"Those who voted 'yes' today voted for socialism," President Hugo Chavez crowed after his victory in Sunday's national referendum to overturn Venezuela's term limits law for all offices.
Unsuccessful in his first attempt in December 2007, Chavez pulled out all stops utilizing his vast national resources and network of recipients of government largesse. His ads dominated the state-controlled media and pressure was put on his nearly 2 million state employees to campaign and vote for the measure. He also slyly broadened the term limit repeal to all offices, earning him a much broader range of influential supporters desperate to see the constitutional amendment pass. It did, with 54% of the vote.
Chavez told supporters the election was a mandate to speed his transformation of Venezuela into a socialist state. In celebration, he sent fireworks flying over the rooftops of the city while his supporters filled the streets, waving red flags and honking their car horns.
While some fraud certainly played a role, it appears so far that it was the rapidly growing powers of the Chavez incumbency that carried the day.
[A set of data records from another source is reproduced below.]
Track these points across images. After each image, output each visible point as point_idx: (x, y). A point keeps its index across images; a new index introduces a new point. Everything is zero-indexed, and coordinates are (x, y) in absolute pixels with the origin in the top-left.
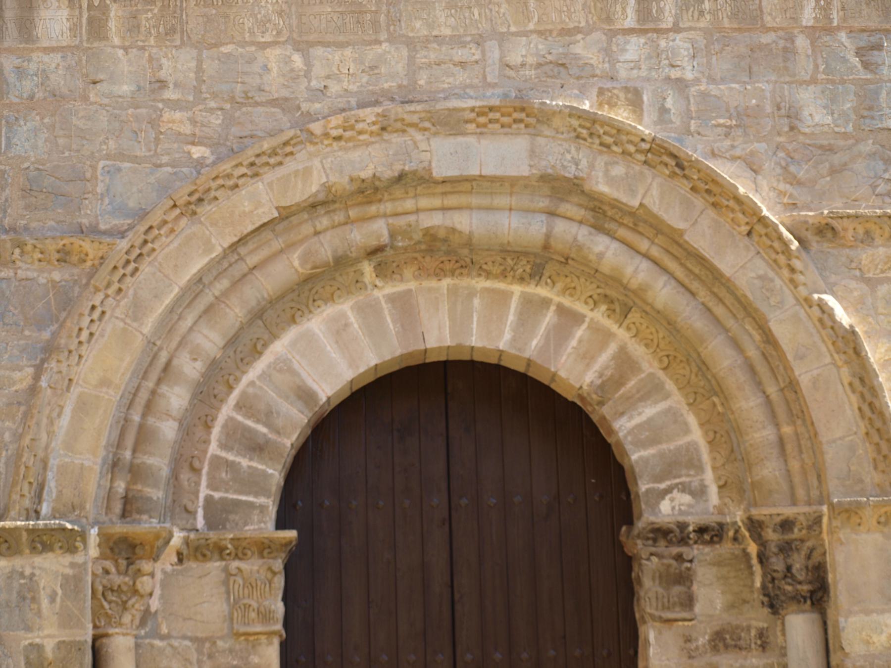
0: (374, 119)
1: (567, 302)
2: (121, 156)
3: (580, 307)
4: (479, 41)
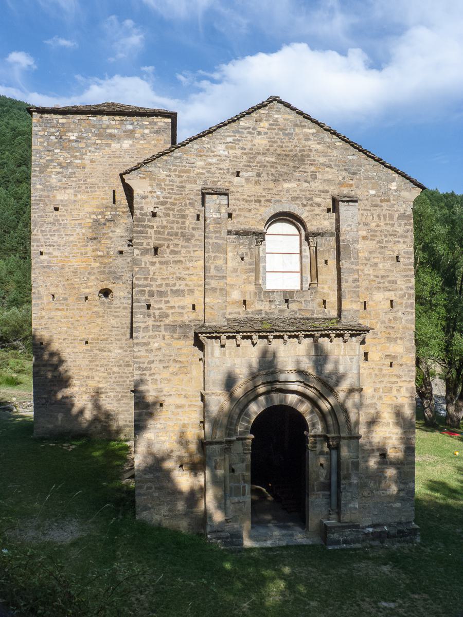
0: (152, 365)
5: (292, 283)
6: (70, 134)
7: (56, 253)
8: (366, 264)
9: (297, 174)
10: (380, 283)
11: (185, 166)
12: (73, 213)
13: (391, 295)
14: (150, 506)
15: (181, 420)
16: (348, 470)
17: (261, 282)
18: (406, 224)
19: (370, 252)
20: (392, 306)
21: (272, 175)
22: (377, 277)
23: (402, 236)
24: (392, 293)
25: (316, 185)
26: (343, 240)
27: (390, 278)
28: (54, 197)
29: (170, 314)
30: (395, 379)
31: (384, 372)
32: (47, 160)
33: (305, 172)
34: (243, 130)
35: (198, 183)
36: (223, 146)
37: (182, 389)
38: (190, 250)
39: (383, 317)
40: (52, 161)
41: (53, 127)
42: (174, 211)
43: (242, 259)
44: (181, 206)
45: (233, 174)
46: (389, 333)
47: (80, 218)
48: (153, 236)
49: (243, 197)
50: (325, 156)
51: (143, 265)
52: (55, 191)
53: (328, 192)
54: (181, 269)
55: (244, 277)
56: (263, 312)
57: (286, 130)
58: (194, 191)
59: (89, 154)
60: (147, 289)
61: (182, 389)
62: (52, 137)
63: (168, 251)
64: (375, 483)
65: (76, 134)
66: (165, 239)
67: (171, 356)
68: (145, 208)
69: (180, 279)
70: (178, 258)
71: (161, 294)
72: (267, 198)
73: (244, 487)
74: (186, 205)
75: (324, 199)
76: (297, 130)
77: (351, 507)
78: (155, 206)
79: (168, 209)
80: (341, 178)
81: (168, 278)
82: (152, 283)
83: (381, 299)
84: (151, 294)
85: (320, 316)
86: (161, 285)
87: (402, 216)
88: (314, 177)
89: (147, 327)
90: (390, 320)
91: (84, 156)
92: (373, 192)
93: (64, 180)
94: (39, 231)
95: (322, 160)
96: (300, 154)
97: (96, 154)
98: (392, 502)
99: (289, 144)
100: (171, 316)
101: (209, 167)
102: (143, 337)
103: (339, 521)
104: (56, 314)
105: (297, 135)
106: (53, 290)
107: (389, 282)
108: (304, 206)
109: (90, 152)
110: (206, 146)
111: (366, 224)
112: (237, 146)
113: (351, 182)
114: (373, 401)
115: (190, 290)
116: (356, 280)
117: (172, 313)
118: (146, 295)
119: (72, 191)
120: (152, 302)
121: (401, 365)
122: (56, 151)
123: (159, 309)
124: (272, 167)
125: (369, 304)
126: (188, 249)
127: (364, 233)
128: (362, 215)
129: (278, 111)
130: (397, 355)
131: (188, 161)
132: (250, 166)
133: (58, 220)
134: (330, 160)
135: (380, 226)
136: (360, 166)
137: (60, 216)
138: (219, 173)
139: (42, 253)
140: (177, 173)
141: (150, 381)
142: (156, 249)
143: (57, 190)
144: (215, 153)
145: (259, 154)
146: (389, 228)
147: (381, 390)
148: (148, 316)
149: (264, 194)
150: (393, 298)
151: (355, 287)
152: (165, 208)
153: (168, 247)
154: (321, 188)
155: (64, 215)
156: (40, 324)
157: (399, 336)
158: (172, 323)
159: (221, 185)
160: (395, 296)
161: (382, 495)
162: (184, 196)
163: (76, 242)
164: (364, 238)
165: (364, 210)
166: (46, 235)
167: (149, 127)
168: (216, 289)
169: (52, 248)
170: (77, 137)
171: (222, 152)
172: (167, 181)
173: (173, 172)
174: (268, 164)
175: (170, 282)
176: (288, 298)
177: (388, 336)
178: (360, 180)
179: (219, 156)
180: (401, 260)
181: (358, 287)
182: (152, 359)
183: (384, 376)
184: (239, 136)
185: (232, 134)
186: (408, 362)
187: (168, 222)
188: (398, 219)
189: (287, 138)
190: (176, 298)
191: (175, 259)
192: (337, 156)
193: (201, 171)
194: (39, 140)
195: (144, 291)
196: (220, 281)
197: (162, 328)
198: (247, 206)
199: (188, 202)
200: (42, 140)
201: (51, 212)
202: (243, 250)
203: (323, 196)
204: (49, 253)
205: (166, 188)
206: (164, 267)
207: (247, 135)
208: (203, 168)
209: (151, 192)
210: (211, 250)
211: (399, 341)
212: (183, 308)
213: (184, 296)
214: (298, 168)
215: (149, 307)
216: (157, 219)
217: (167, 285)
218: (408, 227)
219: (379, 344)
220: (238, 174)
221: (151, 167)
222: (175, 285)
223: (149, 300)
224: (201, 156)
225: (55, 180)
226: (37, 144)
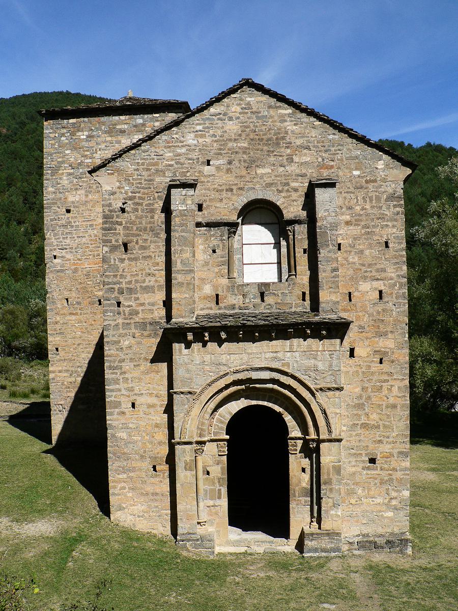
0: (123, 364)
1: (276, 396)
2: (198, 375)
3: (279, 398)
4: (261, 353)
5: (269, 275)
6: (80, 133)
7: (68, 256)
8: (350, 252)
9: (272, 159)
10: (366, 272)
11: (153, 159)
12: (85, 214)
13: (380, 285)
14: (124, 506)
15: (153, 420)
16: (329, 474)
17: (235, 275)
18: (395, 206)
19: (355, 239)
20: (381, 298)
21: (245, 161)
22: (363, 265)
23: (391, 220)
24: (381, 282)
25: (292, 169)
26: (320, 227)
27: (378, 266)
28: (66, 198)
29: (140, 311)
30: (386, 377)
31: (373, 369)
32: (59, 162)
33: (281, 156)
34: (214, 117)
35: (167, 175)
36: (192, 135)
37: (153, 388)
38: (159, 244)
39: (370, 309)
40: (63, 162)
41: (64, 128)
42: (142, 205)
43: (214, 251)
44: (150, 199)
45: (203, 163)
46: (379, 326)
47: (92, 218)
48: (122, 232)
49: (213, 187)
50: (302, 137)
51: (112, 262)
52: (67, 193)
53: (306, 175)
54: (151, 264)
55: (216, 270)
56: (237, 306)
57: (260, 112)
58: (163, 183)
59: (99, 152)
60: (116, 287)
61: (153, 388)
62: (63, 138)
63: (137, 247)
64: (364, 490)
65: (86, 133)
66: (133, 235)
67: (141, 354)
68: (113, 204)
69: (149, 275)
70: (147, 253)
71: (131, 291)
72: (239, 186)
73: (220, 490)
74: (154, 199)
75: (302, 183)
76: (272, 112)
77: (332, 514)
78: (124, 201)
79: (138, 204)
80: (320, 160)
81: (137, 275)
82: (121, 280)
83: (369, 289)
84: (121, 292)
85: (298, 310)
86: (130, 282)
87: (392, 197)
88: (290, 160)
89: (117, 325)
90: (378, 313)
91: (94, 155)
92: (356, 173)
93: (75, 181)
94: (52, 234)
95: (299, 142)
96: (275, 137)
97: (106, 152)
98: (383, 511)
99: (263, 128)
100: (141, 313)
101: (178, 158)
102: (113, 336)
103: (320, 528)
104: (71, 318)
105: (272, 117)
106: (66, 294)
107: (377, 271)
108: (280, 192)
109: (100, 150)
110: (174, 136)
111: (350, 208)
112: (207, 134)
113: (332, 163)
114: (361, 402)
115: (161, 285)
116: (335, 270)
117: (142, 310)
118: (116, 292)
119: (83, 192)
120: (121, 300)
121: (393, 362)
122: (67, 152)
123: (129, 306)
124: (244, 153)
125: (355, 294)
126: (157, 244)
127: (348, 218)
128: (345, 198)
129: (251, 95)
130: (388, 350)
131: (156, 154)
132: (221, 154)
133: (70, 222)
134: (308, 141)
135: (366, 209)
136: (342, 145)
137: (72, 217)
138: (189, 163)
139: (55, 257)
140: (145, 167)
141: (121, 380)
142: (125, 245)
143: (68, 191)
144: (184, 143)
145: (230, 140)
146: (375, 211)
147: (370, 390)
148: (118, 313)
149: (236, 182)
150: (382, 288)
151: (333, 277)
152: (133, 204)
153: (137, 243)
154: (298, 171)
155: (76, 217)
156: (55, 330)
157: (389, 329)
158: (142, 321)
159: (189, 178)
160: (384, 285)
161: (372, 503)
162: (152, 189)
163: (88, 244)
164: (348, 223)
165: (347, 192)
166: (58, 239)
167: (160, 119)
168: (183, 284)
169: (65, 251)
170: (88, 136)
171: (191, 142)
172: (136, 175)
173: (142, 165)
174: (240, 151)
175: (139, 278)
176: (263, 290)
177: (377, 330)
178: (342, 160)
179: (188, 146)
180: (391, 245)
181: (338, 276)
182: (123, 357)
183: (373, 374)
184: (209, 124)
185: (202, 122)
186: (400, 358)
187: (137, 217)
188: (386, 201)
189: (260, 121)
190: (146, 296)
191: (144, 255)
192: (316, 137)
193: (170, 163)
194: (50, 142)
195: (114, 288)
196: (187, 275)
197: (133, 326)
198: (217, 195)
199: (156, 195)
200: (53, 142)
201: (62, 215)
202: (214, 242)
203: (300, 180)
204: (62, 257)
205: (134, 182)
206: (133, 263)
207: (217, 122)
208: (172, 160)
209: (119, 188)
210: (177, 244)
211: (390, 335)
212: (153, 304)
213: (154, 292)
214: (273, 152)
215: (119, 304)
216: (125, 214)
217: (137, 281)
218: (398, 209)
219: (367, 338)
220: (208, 163)
221: (119, 163)
222: (144, 281)
223: (119, 297)
224: (169, 147)
225: (66, 182)
226: (47, 145)
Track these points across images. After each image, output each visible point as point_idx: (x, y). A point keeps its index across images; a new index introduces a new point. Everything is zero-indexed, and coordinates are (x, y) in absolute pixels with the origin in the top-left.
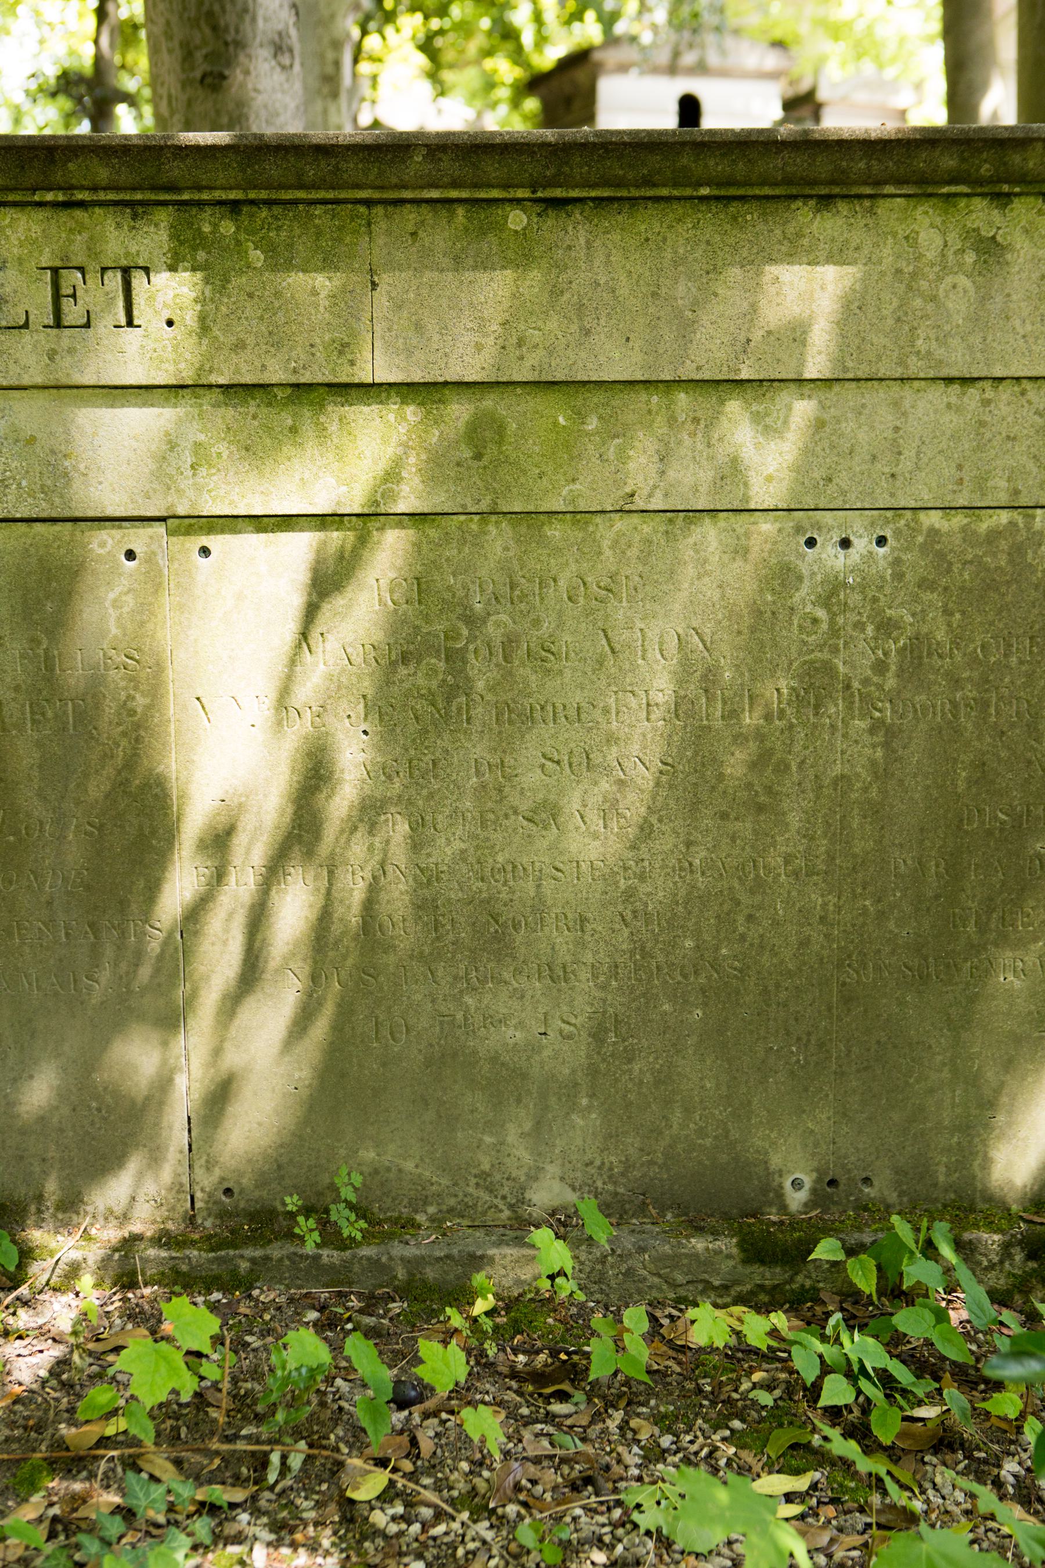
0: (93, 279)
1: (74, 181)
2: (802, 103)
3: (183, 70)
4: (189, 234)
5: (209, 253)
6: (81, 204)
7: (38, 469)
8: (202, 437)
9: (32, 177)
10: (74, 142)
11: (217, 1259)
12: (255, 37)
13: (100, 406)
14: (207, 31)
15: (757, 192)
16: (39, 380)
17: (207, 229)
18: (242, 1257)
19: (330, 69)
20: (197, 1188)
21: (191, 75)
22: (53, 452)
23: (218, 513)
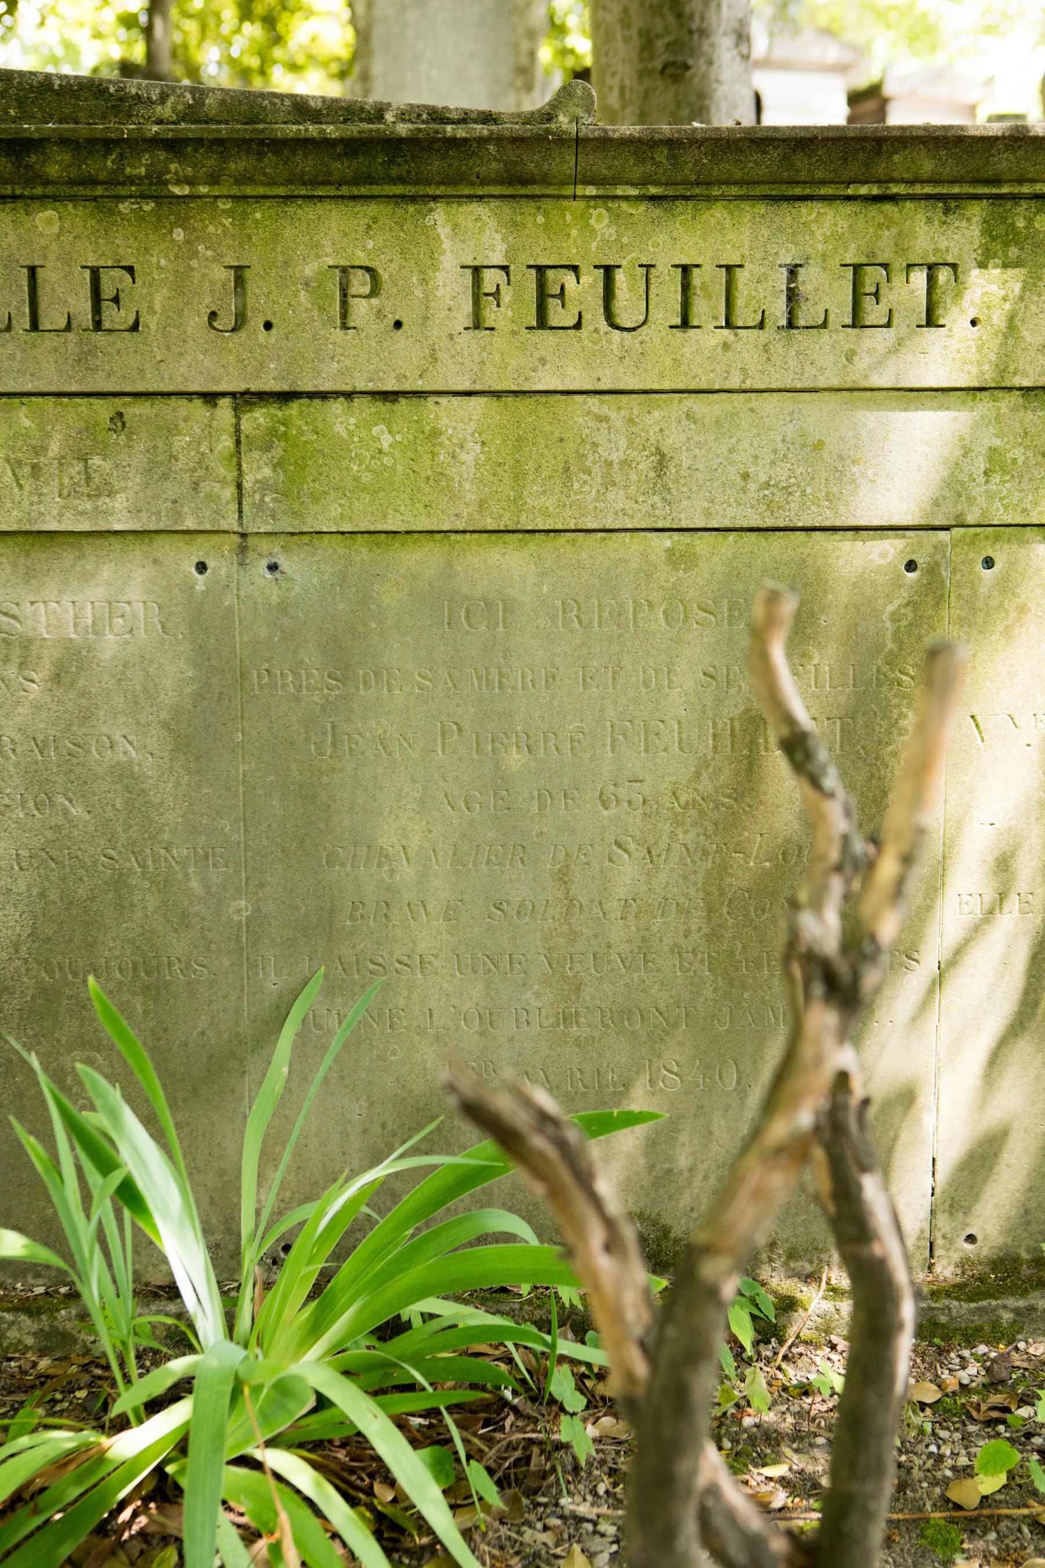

And now, it will be permanent.
Opposition leader Omar Barboza said Chavez power is enormous with the courts, legislature and electoral council under his thumb. Term limits were the last thing limiting his ambitions.
"Effectively this will become a dictatorship," Barboza told The Associated Press. "It's control of all the powers, lack of separation of powers, unscrupulous use of state resources, persecution of adversaries."